En los albores del siglo 20, su país era tan pobre que apenas iniciaba su revolución industrial. 

Matsushita tuvo la idea gigante, convertida en meta, de  “sacar a Japón de la pobreza”. La fórmula sería demasiado clara y sencilla: producir más y mejores electrodomésticos para sus habitantes. Planchas, lavadoras, refrigeradores, radios y todo lo necesario para aliviar y mejorar la vida. 

Con el tiempo su empresa se convirtió en un conglomerado y, al igual que la General Motors, tendría divisiones o múltiples fábricas dentro de la misma organización. Compartía con la automotriz norteamericana el diseño y la estructura corporativa que se popularizaría en todo el mundo. 

Su empresa y otras como la Honda, Mitsubishi y Toyota elevaron tanto la productividad de su país que el emperador y sus halcones militares imaginaron poder conquistar al mundo. Perdieron casi todo, menos la vocación y la disciplina de la productividad. 

Con el tiempo el sueño de Matsushita se convirtió en realidad, la productividad transformó a Japón en la segunda potencia industrial y avanzó la calidad de vida de sus ciudadanos. Sería largo contar los logros del joven emprendedor que soñó en algo más que ganar dinero. 

Pero cuentan que dentro de su carácter apacible había una fiera que salía de su interior cuando alguna división de sus empresas reportaba pérdidas. Entonces llamaba al gerente y lo reprimía con toda severidad. Le decía que “una empresa con pérdidas hace mal uso de sus recursos humanos y económicos”,  es un pecado social. 

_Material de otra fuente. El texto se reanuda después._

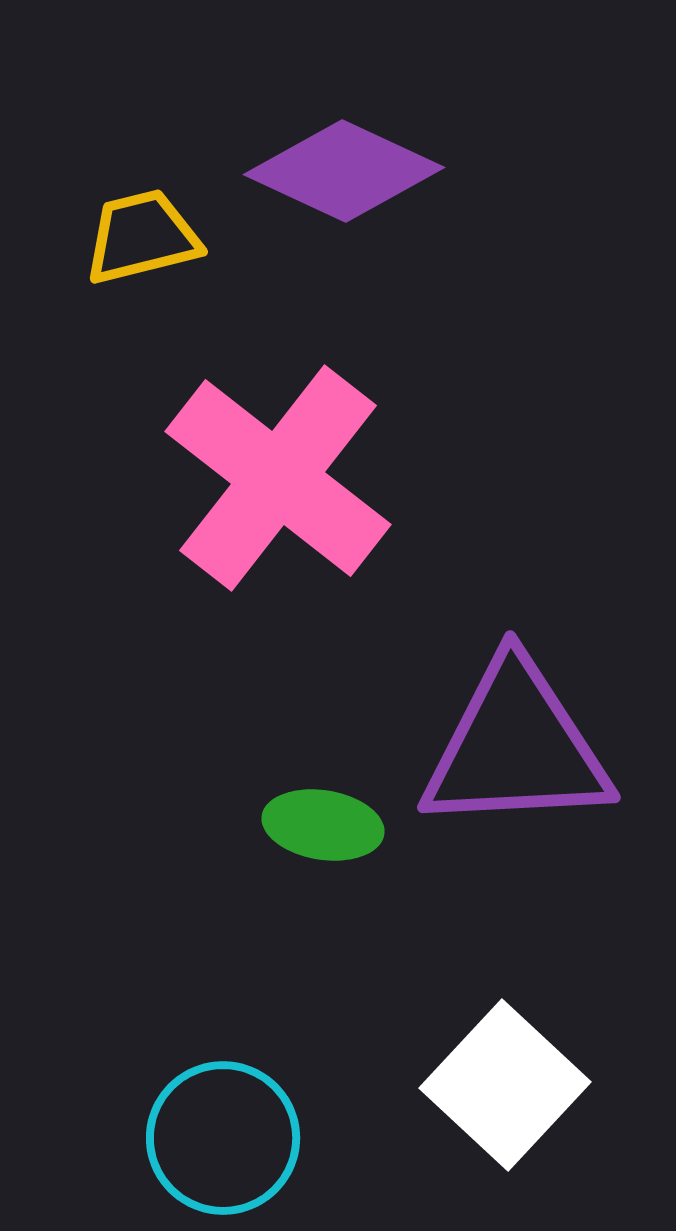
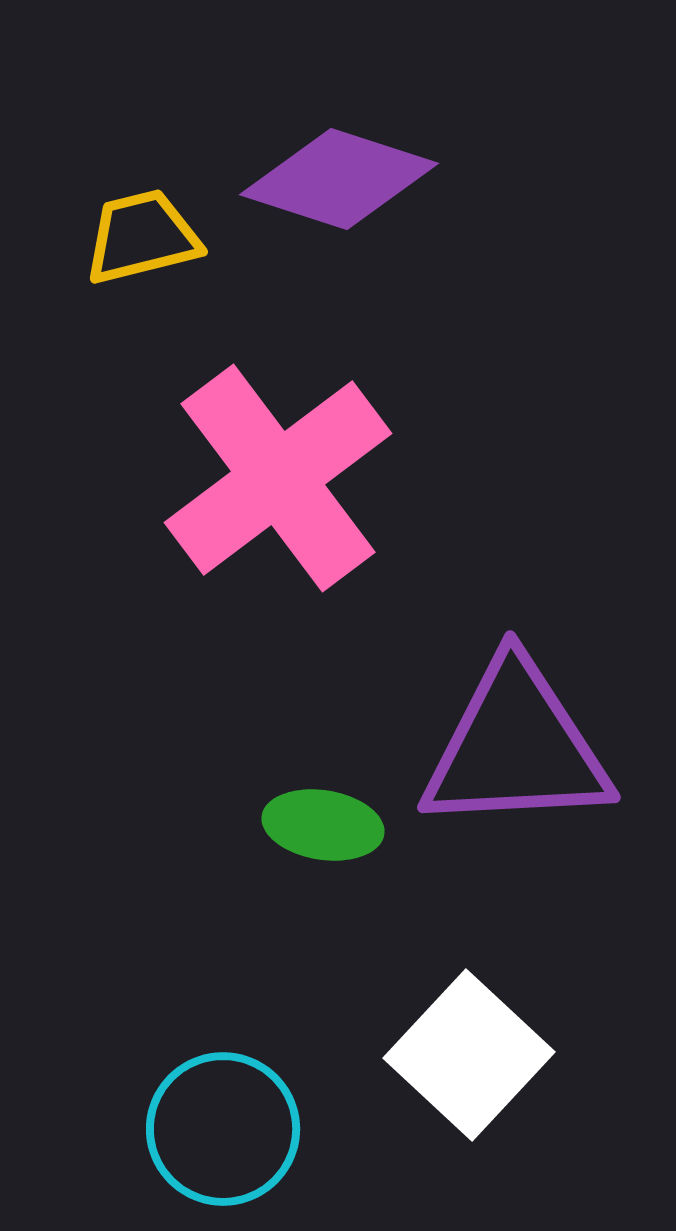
purple diamond: moved 5 px left, 8 px down; rotated 7 degrees counterclockwise
pink cross: rotated 15 degrees clockwise
white square: moved 36 px left, 30 px up
cyan circle: moved 9 px up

Un país con crecimiento nulo o negativo, como es el caso de México hoy, hace un pésimo uso del capital humano y sus recursos materiales. 

Sólo un flujo de utilidades sustantivas proveen a las empresas y al Gobierno de recursos para crecer y multiplicarse. Sólo con el valor agregado creciente de su producción un país puede salir de la pobreza. Matsushita lo descubrió cuando era adolescente. 

La productividad en todas las organizaciones de todos los sectores, incluido el Gobierno, es el pavimento del camino para llegar al futuro, por tanto debe ser una obsesión lograrlo.